Spilling
the beans
India
should smell the coffee and grant this brew its due. Excerpts from a
Rabo Finance report explain why
Traditionally
a tea-drinking country, the average coffee consumption in India does
not do justice to its global stature. Let’s scratch the surface of this
state of affairs.
Coffee
consumption in India has been largely concentrated in three southern
states – Tamil Nadu, Karnataka and Andhra Pradesh. The total domestic
market of about 52,000 tonnes translates into a per capita consumption
of 4-5 g (1 cup) per annum in the North and 240 g (50 cups) in the South.
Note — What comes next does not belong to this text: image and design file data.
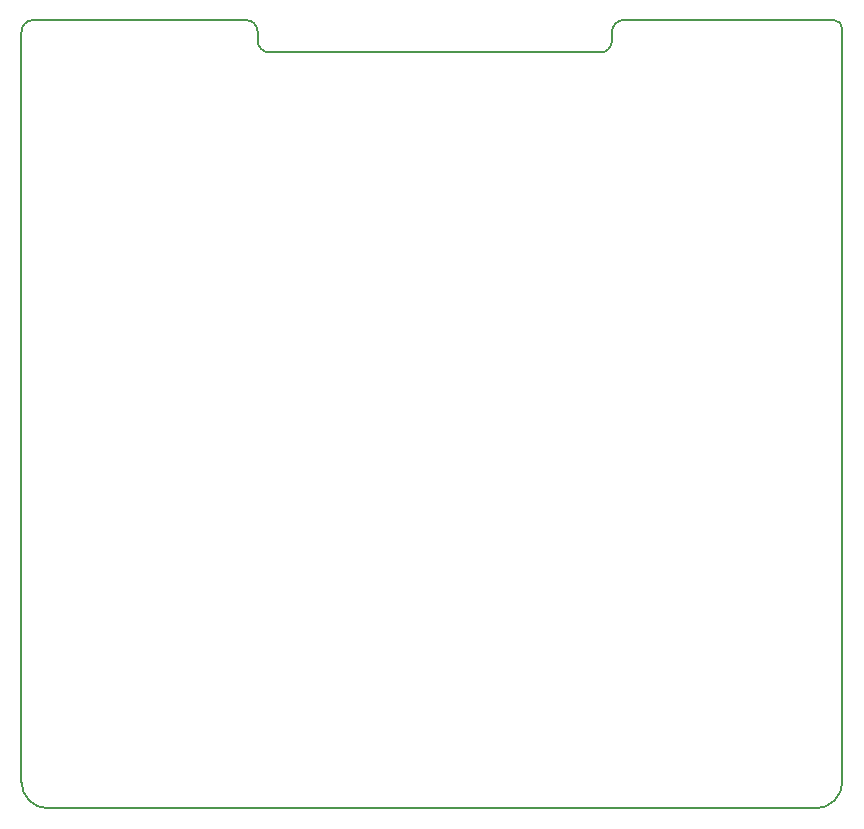
<source format=gm1>
G04 #@! TF.GenerationSoftware,KiCad,Pcbnew,5.0.1*
G04 #@! TF.CreationDate,2018-11-27T23:31:16+01:00*
G04 #@! TF.ProjectId,STM_Morpho,53544D5F4D6F7270686F2E6B69636164,rev?*
G04 #@! TF.SameCoordinates,Original*
G04 #@! TF.FileFunction,Profile,NP*
%FSLAX46Y46*%
G04 Gerber Fmt 4.6, Leading zero omitted, Abs format (unit mm)*
G04 Created by KiCad (PCBNEW 5.0.1) date Tue 27 Nov 2018 11:31:16 PM CET*
%MOMM*%
%LPD*%
G01*
G04 APERTURE LIST*
%ADD10C,0.150000*%
G04 APERTURE END LIST*
D10*
X130000000Y-69250000D02*
G75*
G02X131000000Y-68250000I1000000J0D01*
G01*
X149000000Y-68250000D02*
G75*
G02X150000000Y-69250000I0J-1000000D01*
G01*
X151000000Y-71000000D02*
G75*
G02X150000000Y-70000000I0J1000000D01*
G01*
X180000000Y-70000000D02*
G75*
G02X179000000Y-71000000I-1000000J0D01*
G01*
X180000000Y-69250000D02*
G75*
G02X181000000Y-68250000I1000000J0D01*
G01*
X198750000Y-68250000D02*
G75*
G02X199500000Y-69000000I0J-750000D01*
G01*
X132250000Y-135000000D02*
G75*
G02X130000000Y-132750000I0J2250000D01*
G01*
X199500000Y-132750000D02*
G75*
G02X197250000Y-135000000I-2250000J0D01*
G01*
X130000000Y-69250000D02*
X130000000Y-132750000D01*
X149000000Y-68250000D02*
X131000000Y-68250000D01*
X150000000Y-70000000D02*
X150000000Y-69250000D01*
X179000000Y-71000000D02*
X151000000Y-71000000D01*
X180000000Y-69250000D02*
X180000000Y-70000000D01*
X198750000Y-68250000D02*
X181000000Y-68250000D01*
X199500000Y-132750000D02*
X199500000Y-69000000D01*
X132250000Y-135000000D02*
X197250000Y-135000000D01*
M02*

</source>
A traditional and decided preference for filter coffee in the South
is one of the main reason for the beverage’s popularity in the region.
The
global coffee market is valued at Rs
110 crore ($234 million), of which the soluble (instant) segment accounts
for 40 per cent, while the roast & ground (R&G) segment, better
known as the filter segment, accounts for the remaining 60 per cent.
In terms of volume, however, the R&G segment accounts for 84 per
cent of the total market. Each segment can be further categorised into
the pure and chicory mix segments. The emergence of the chicory mix
segment can be attributed to price desirability of mix over pure coffee.
Instant
coffee
The
instant coffee segment is almost entirely branded and packaged. The
absence of smaller players is a result of the high investments required
in producing instant coffee. The pure instant segment is dominated by
Nestlé, with its Nescafé brand. While Hindustan Lever Ltd (HLL) and
Nestlé are the major players in the instant chicory mix segment.
Roast
& ground coffee
This
segment is dominated by numerous small, local brands. The branded category
consists of the following:
- In
the packaged coffee segment, the major players are HLL (Green Label)
and Tata Coffee (Coorg)
- Players
in the fresh R&G coffee segment are Amalgamated Bean Coffee Trading
Company (ABCTC) with its chain of over 255 exclusive outlets (Coffee
Points), Narasu (60 outlets) and Leo (35 outlets)
Supply
chain
On
the supply side, there is an emergence of a new breed of coffee players
focused on promotion of coffee through fresh R&G coffee (as against
packaged R&G coffee).
Players
such as ABCTC are promoting their chain of outlets – Coffee Points –
as an exclusive R&G coffee chain with an attractive ambience and
a range of over 20 blends. Such efforts are promoting the consumption
of coffee – both among the traditional coffee-drinkers as well as the
non-coffee consumers. As for the demand, a growing paucity of time is
translating into consumers increasingly seeking convenient product forms
and delivery channels (vending machine). Furthermore, the consumer is
seeking speciality consumption experiences, which combine quality with
a pleasing ambience, leading to an increasing demand for speciality
food and beverage outlets.
Distribution
trends
Consumption
growth in emerging coffee markets like Japan and China is being led
by the increased availability of coffee through the new distribution
channels – coffee bars and vending machines – as well as the development
of new products and packaging forms aimed at quality, convenience and
experience enhancement.
The
crucial relevance of liquid coffee retailing is evident from the growth
experienced in this segment. In the US, for example, speciality coffee
outlets increased from 500 units in 1991 to more than 12,000 in the
year 2000. These numbers include 3,500 cafes, 2,700 coffee bars &
kiosks, and 2,100 espresso carts. Starbucks, a leading chain, has been
experiencing a compounded annual growth rate of over 30 per cent in
the past 2 years.
In
Poland, one of the strong emerging coffee markets, players such as Nestlé,
Tchibo and Stoney Point Java are extending their presence to coffee
outlets. Nestlé has a chain of cafes in Japan, and Douwe Egberts has
a chain of coffee shops (Jacqmotte) in the Netherlands.
Indian
opportunities
The
non-traditional coffee distribution channels are expected to reach a
size of Rs 1,900 crore ($380 million) by 2005. The non-traditional retailing
channels, which include coffee bar chains, vending machines and speciality
coffee powder shops, offer exciting opportunities in India. These segments
currently account for sales of approximately Rs 600 crore ($120 million)
and constitute over half of the Indian coffee industry. Coffee and tea
vending account for over 85 per cent of the sales in these segments.